Em "o sedutor romance colonial de Miguel Gomes viaja de Saigão a Xangai em busca do tempo perdido", o Indiewire diz que "mais próximo em espírito de um filme-ensaio [...] do que de uma história de amor convencional, este diário de viagem exuberantemente abstrato é tão belo como impenetrável".

A crítica do Screen Daily descreve um filme "experimental" e "uma odisseia asiática hipnótica e inventiva".

Salientando que é um trabalho de nicho como os anteriores de Miguel Gomes e visualmente "fascinante", nota que "é um daqueles filmes que repetidamente faz o espectador se perguntar para onde está a ir – e à medida que avança, parece que está constantemente a fazer a mesma pergunta, criando uma experiência revigorante de descoberta em tempo real".

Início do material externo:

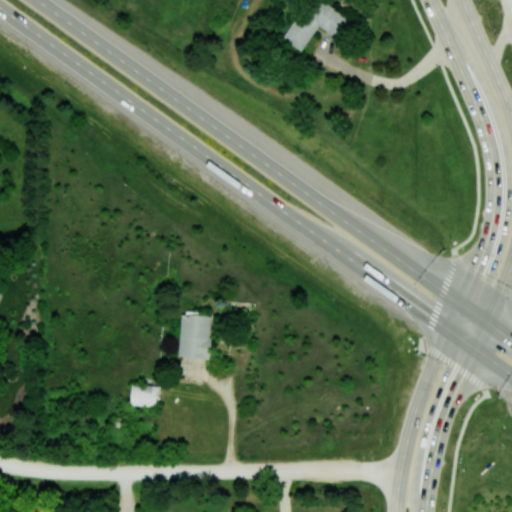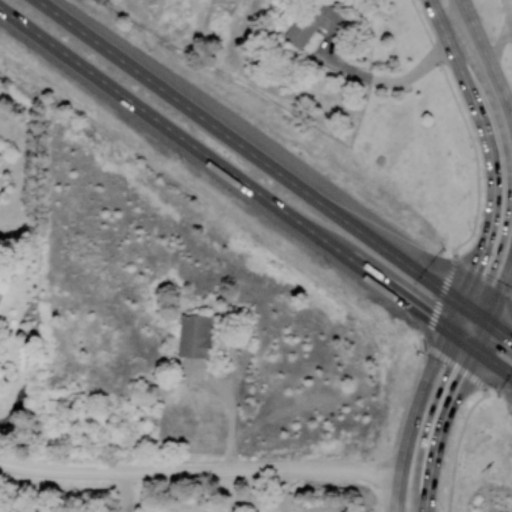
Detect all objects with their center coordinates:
road: (511, 4)
building: (314, 22)
road: (460, 25)
road: (499, 47)
street lamp: (27, 51)
street lamp: (151, 53)
road: (387, 82)
street lamp: (299, 153)
street lamp: (181, 160)
road: (491, 162)
road: (274, 169)
road: (508, 173)
road: (256, 190)
street lamp: (444, 249)
street lamp: (328, 266)
road: (449, 268)
traffic signals: (476, 268)
traffic signals: (422, 310)
building: (195, 335)
traffic signals: (508, 335)
street lamp: (416, 354)
traffic signals: (458, 382)
building: (144, 394)
street lamp: (498, 396)
road: (418, 398)
street lamp: (462, 417)
road: (441, 427)
street lamp: (387, 438)
road: (184, 470)
road: (384, 472)
road: (397, 492)
street lamp: (442, 507)
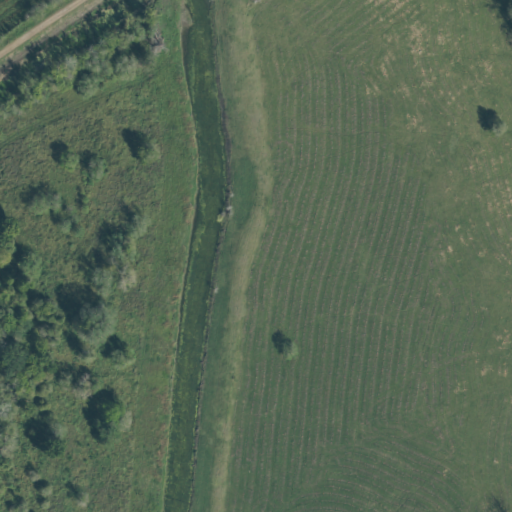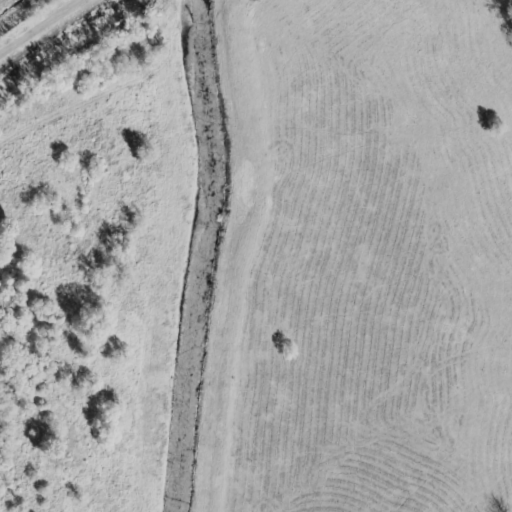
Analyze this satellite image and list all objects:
road: (46, 31)
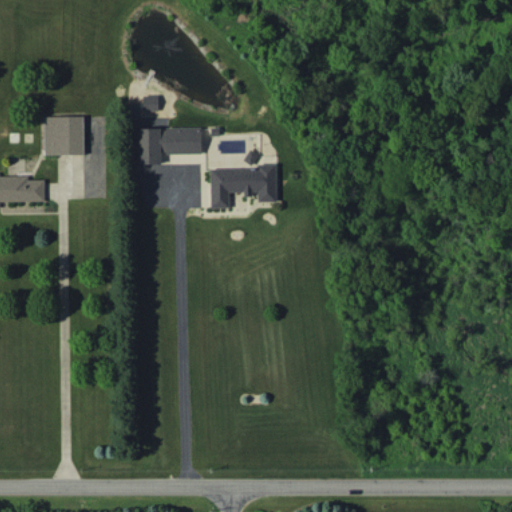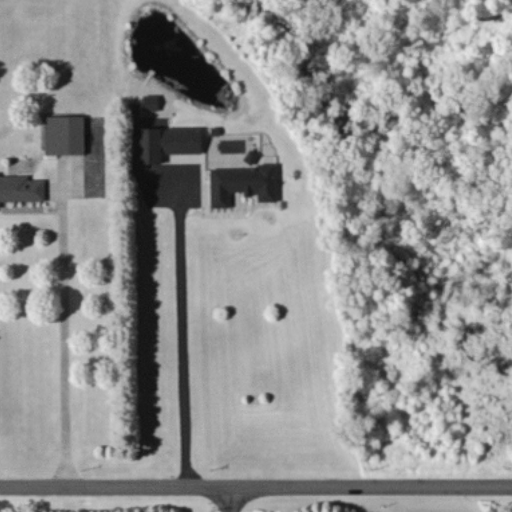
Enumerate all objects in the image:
building: (150, 102)
building: (63, 134)
building: (166, 142)
building: (242, 183)
building: (21, 187)
road: (179, 335)
road: (59, 339)
road: (255, 477)
road: (230, 495)
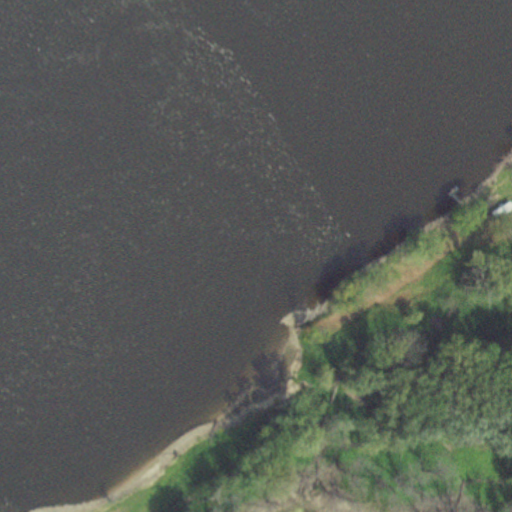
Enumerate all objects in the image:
road: (424, 258)
parking lot: (93, 509)
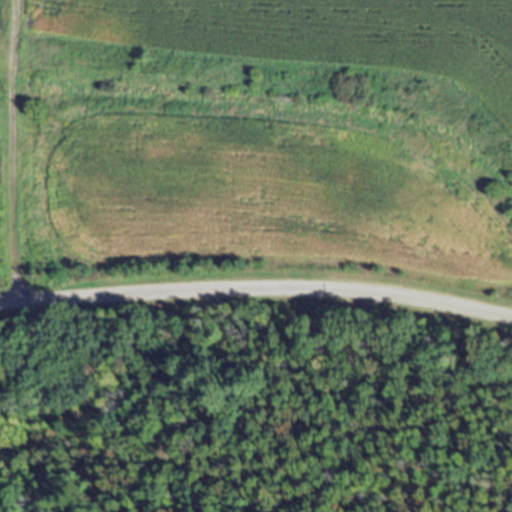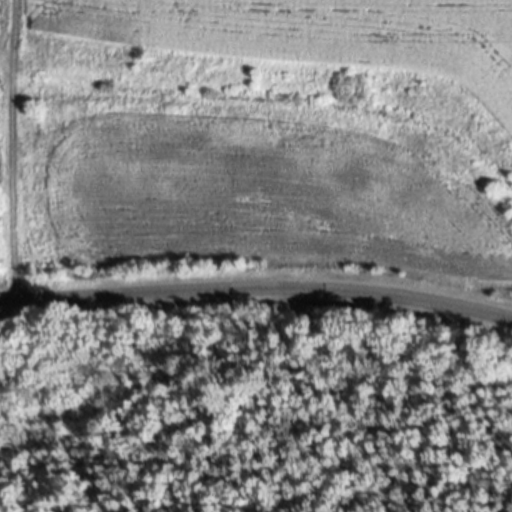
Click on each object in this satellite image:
road: (257, 290)
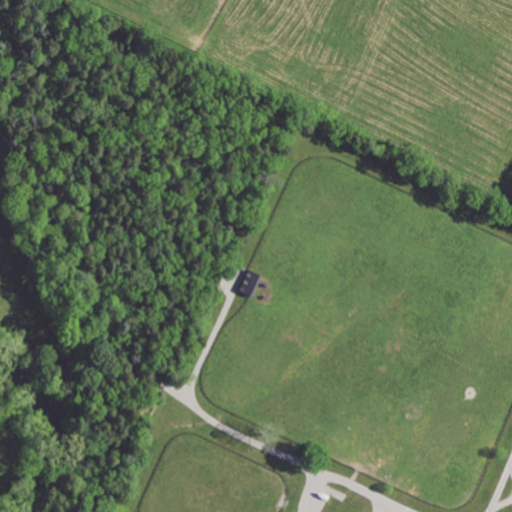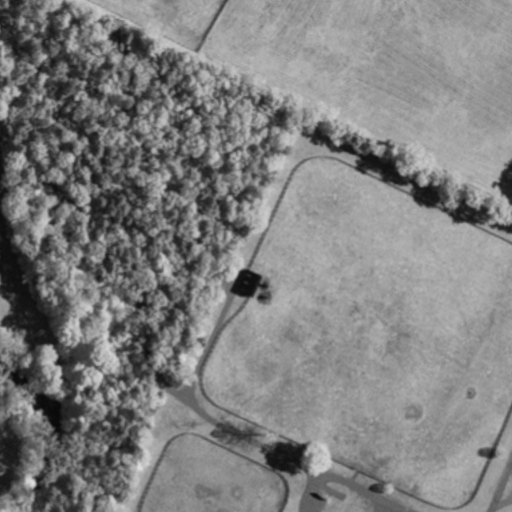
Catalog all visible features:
building: (249, 284)
road: (236, 435)
road: (500, 486)
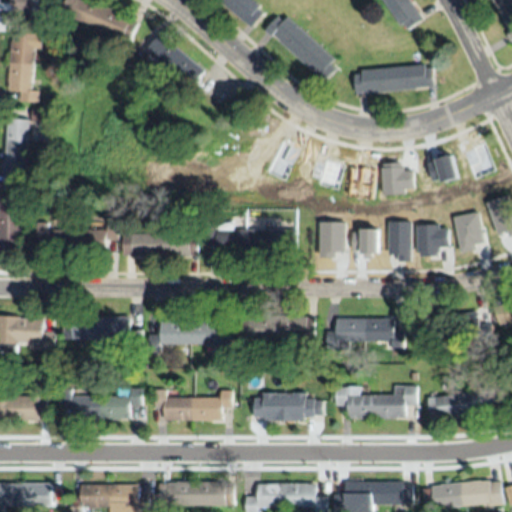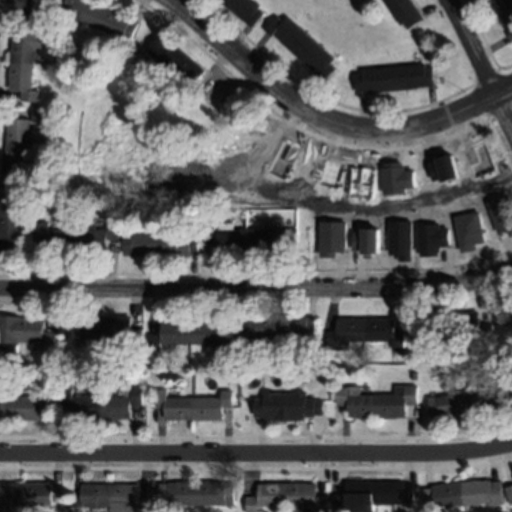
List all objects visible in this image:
building: (24, 6)
building: (244, 9)
building: (243, 10)
building: (405, 12)
building: (404, 13)
building: (505, 13)
building: (100, 18)
building: (101, 18)
building: (301, 47)
building: (301, 48)
building: (175, 60)
building: (22, 61)
building: (175, 61)
building: (22, 66)
road: (480, 66)
building: (393, 78)
building: (392, 79)
building: (39, 117)
road: (326, 118)
building: (15, 155)
building: (16, 155)
building: (443, 170)
building: (396, 179)
building: (501, 217)
building: (11, 223)
building: (10, 224)
building: (468, 232)
building: (75, 233)
building: (76, 238)
building: (253, 239)
building: (332, 239)
building: (400, 240)
building: (431, 240)
building: (255, 242)
building: (366, 242)
building: (160, 245)
building: (159, 246)
road: (257, 290)
building: (504, 312)
building: (504, 312)
building: (277, 327)
building: (451, 327)
building: (277, 328)
building: (473, 328)
building: (100, 329)
building: (102, 329)
building: (22, 333)
building: (363, 333)
building: (365, 333)
building: (422, 333)
building: (23, 334)
building: (189, 334)
building: (189, 335)
building: (413, 375)
building: (376, 402)
building: (376, 403)
building: (466, 404)
building: (466, 404)
building: (101, 405)
building: (21, 406)
building: (101, 406)
building: (192, 406)
building: (23, 407)
building: (193, 407)
building: (287, 407)
road: (256, 455)
building: (509, 492)
building: (196, 494)
building: (197, 494)
building: (461, 494)
building: (509, 494)
building: (25, 495)
building: (25, 495)
building: (371, 495)
building: (462, 495)
building: (373, 496)
building: (287, 497)
building: (287, 497)
building: (110, 498)
building: (114, 498)
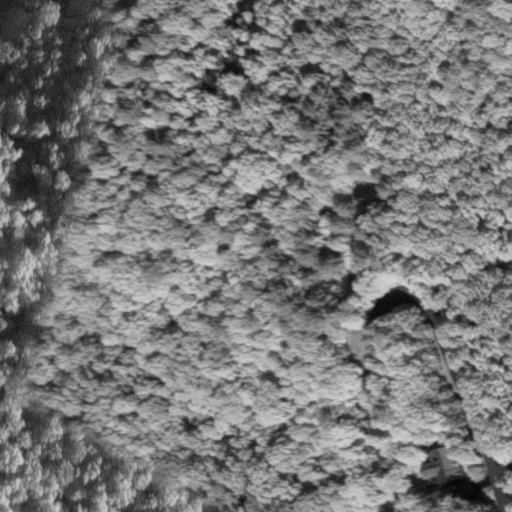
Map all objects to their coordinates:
road: (410, 292)
building: (462, 465)
building: (210, 511)
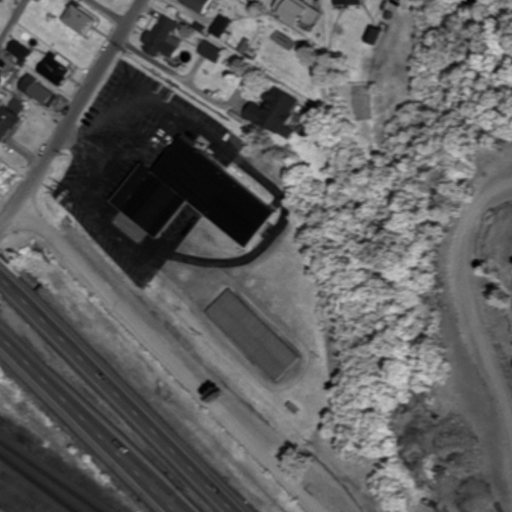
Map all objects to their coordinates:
building: (347, 1)
building: (195, 4)
building: (288, 10)
road: (11, 18)
building: (77, 20)
building: (163, 36)
building: (54, 67)
building: (38, 92)
building: (272, 109)
road: (76, 119)
building: (7, 121)
building: (190, 194)
building: (251, 335)
road: (118, 394)
road: (89, 424)
railway: (54, 472)
railway: (40, 482)
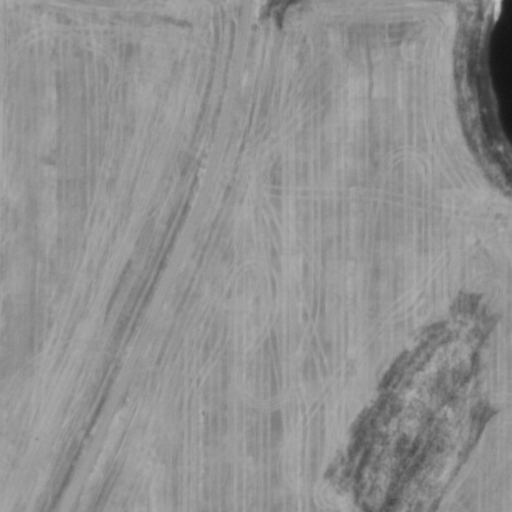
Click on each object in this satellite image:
road: (185, 264)
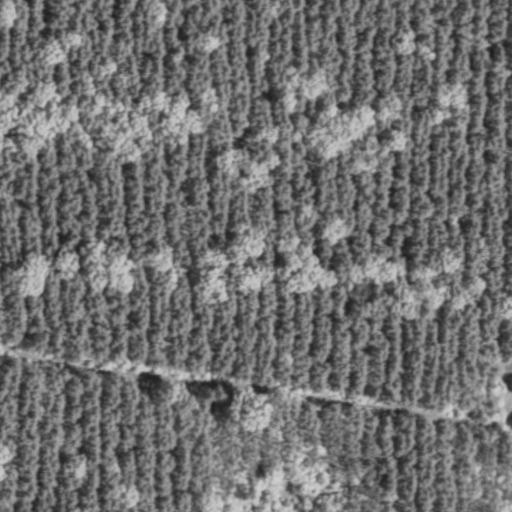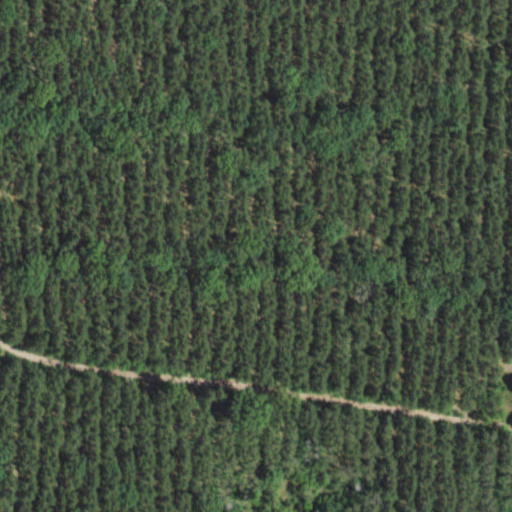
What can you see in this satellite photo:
road: (253, 390)
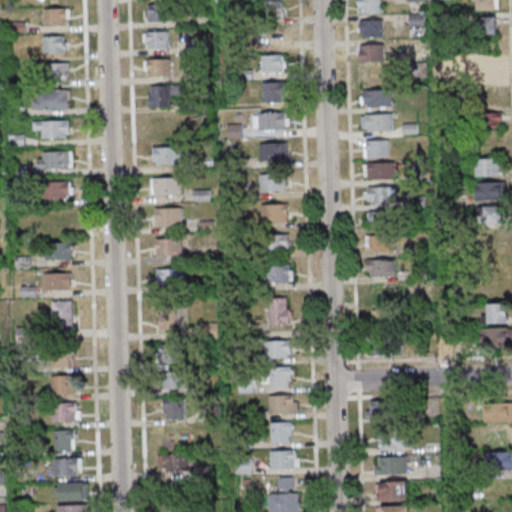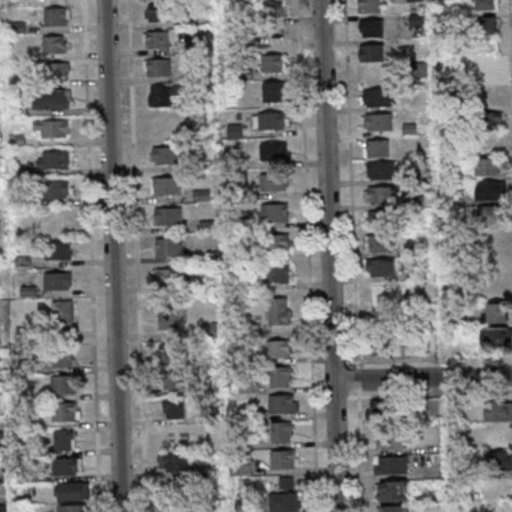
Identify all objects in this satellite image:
building: (486, 4)
building: (369, 6)
building: (373, 7)
building: (271, 8)
building: (154, 12)
building: (56, 16)
building: (483, 26)
building: (371, 27)
building: (376, 30)
building: (155, 39)
building: (54, 44)
building: (372, 52)
building: (376, 54)
building: (274, 63)
building: (158, 67)
building: (56, 72)
building: (490, 72)
building: (274, 91)
building: (163, 95)
building: (376, 97)
building: (489, 97)
building: (382, 99)
building: (51, 100)
building: (270, 120)
building: (377, 121)
building: (491, 121)
building: (383, 123)
building: (53, 128)
building: (234, 131)
building: (489, 143)
building: (377, 148)
building: (382, 150)
building: (273, 151)
building: (166, 155)
building: (55, 159)
building: (488, 166)
building: (380, 170)
building: (383, 173)
building: (274, 182)
building: (166, 185)
building: (59, 189)
building: (491, 190)
building: (382, 194)
building: (385, 196)
building: (274, 212)
building: (491, 214)
building: (168, 216)
building: (380, 219)
building: (386, 219)
building: (58, 220)
building: (497, 239)
building: (279, 242)
building: (380, 243)
building: (386, 244)
building: (169, 246)
building: (59, 250)
road: (334, 255)
road: (115, 256)
building: (381, 267)
building: (387, 268)
building: (277, 273)
building: (170, 275)
building: (58, 281)
building: (383, 293)
building: (390, 294)
building: (279, 311)
building: (497, 313)
building: (63, 314)
building: (169, 316)
building: (383, 319)
building: (389, 320)
building: (496, 336)
building: (382, 343)
building: (392, 346)
building: (278, 348)
building: (170, 352)
building: (61, 357)
building: (280, 376)
building: (175, 379)
road: (425, 379)
building: (63, 384)
building: (283, 403)
building: (174, 408)
building: (380, 410)
building: (66, 411)
building: (498, 411)
building: (281, 432)
building: (173, 435)
building: (64, 439)
building: (392, 439)
building: (499, 439)
building: (284, 459)
building: (498, 460)
building: (174, 462)
building: (391, 464)
building: (67, 466)
building: (73, 490)
building: (395, 490)
building: (284, 502)
building: (179, 507)
building: (73, 508)
building: (394, 508)
building: (502, 508)
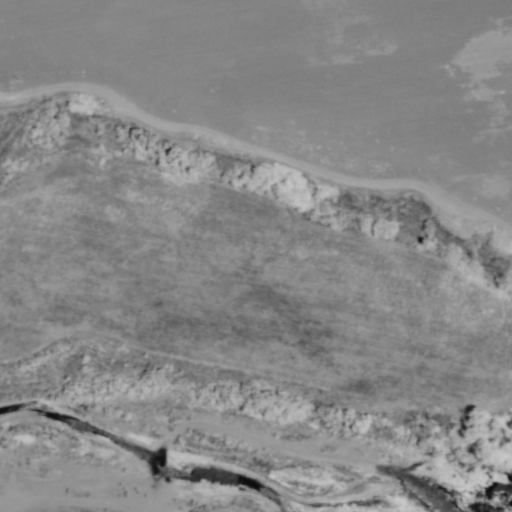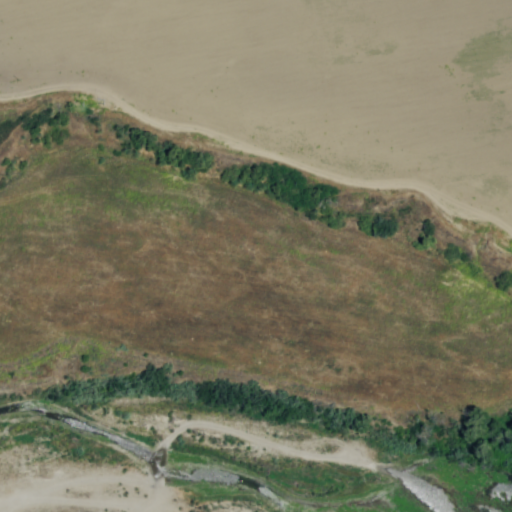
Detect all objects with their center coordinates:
crop: (260, 187)
river: (244, 477)
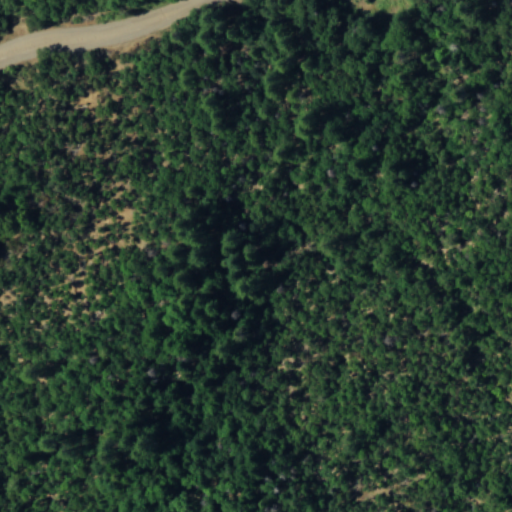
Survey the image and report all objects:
road: (254, 9)
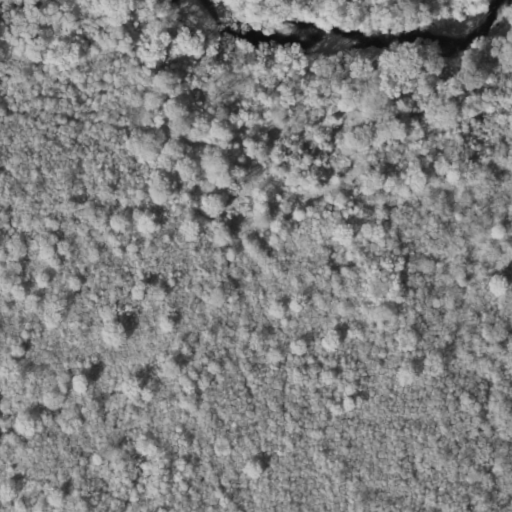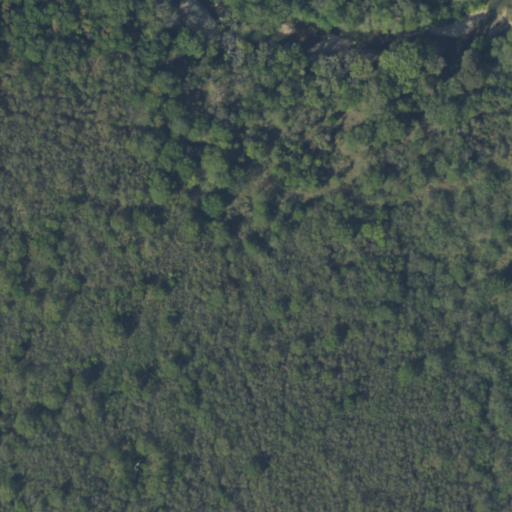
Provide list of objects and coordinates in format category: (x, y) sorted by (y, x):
river: (342, 27)
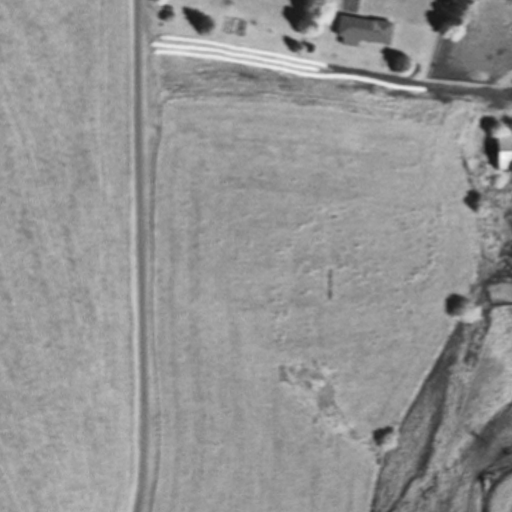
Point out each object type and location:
building: (366, 30)
building: (506, 149)
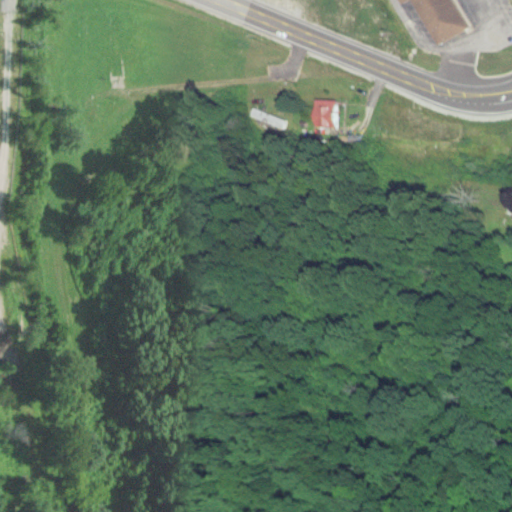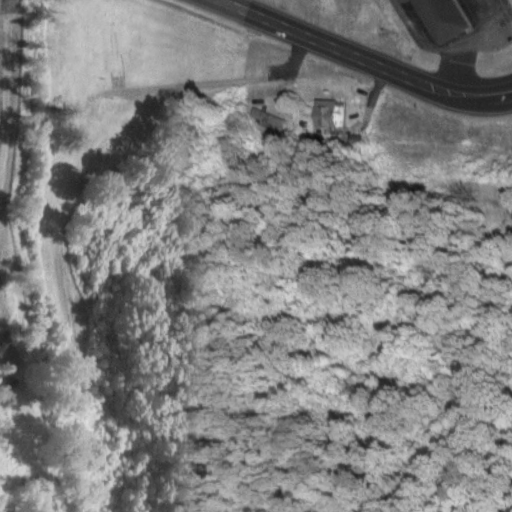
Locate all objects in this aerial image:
building: (443, 18)
road: (366, 54)
building: (327, 115)
building: (485, 118)
building: (269, 119)
building: (418, 129)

Contundente é a reação do Deadline, uma das 'bíblias' da indústria norte-americana: "uma explosão de clorofórmio cinematográfico para acalmar um pouco a competição de Cannes".

E acrescenta: "Uma odisseia faladora e experimental pelo Extremo Oriente, trata de questões de colonialismo e de género, mas de uma forma tão oblíqua que é difícil compreender sem referir as notas de imprensa bastante enigmáticas que o acompanham. Os fãs do estilo inexpressivo de Gomes sem dúvida responderão à sua excentricidade, à sua ironia seca e à sua fotografia monocromática, sem dúvida, impressionante. Os espectadores menos esclarecidos podem querer levar um travesseiro".

"Gomes tem agora admiradores suficientes para que haja um público pequeno, mas dedicado, às suas sofisticadas meditações sobre história e cultura, um público que está pronto e disposto a ler as suas justaposições prolixas de facto e ficção, hoje e ontem. Para os restantes, porém, tudo parece um trabalho demasiado árduo", conclui.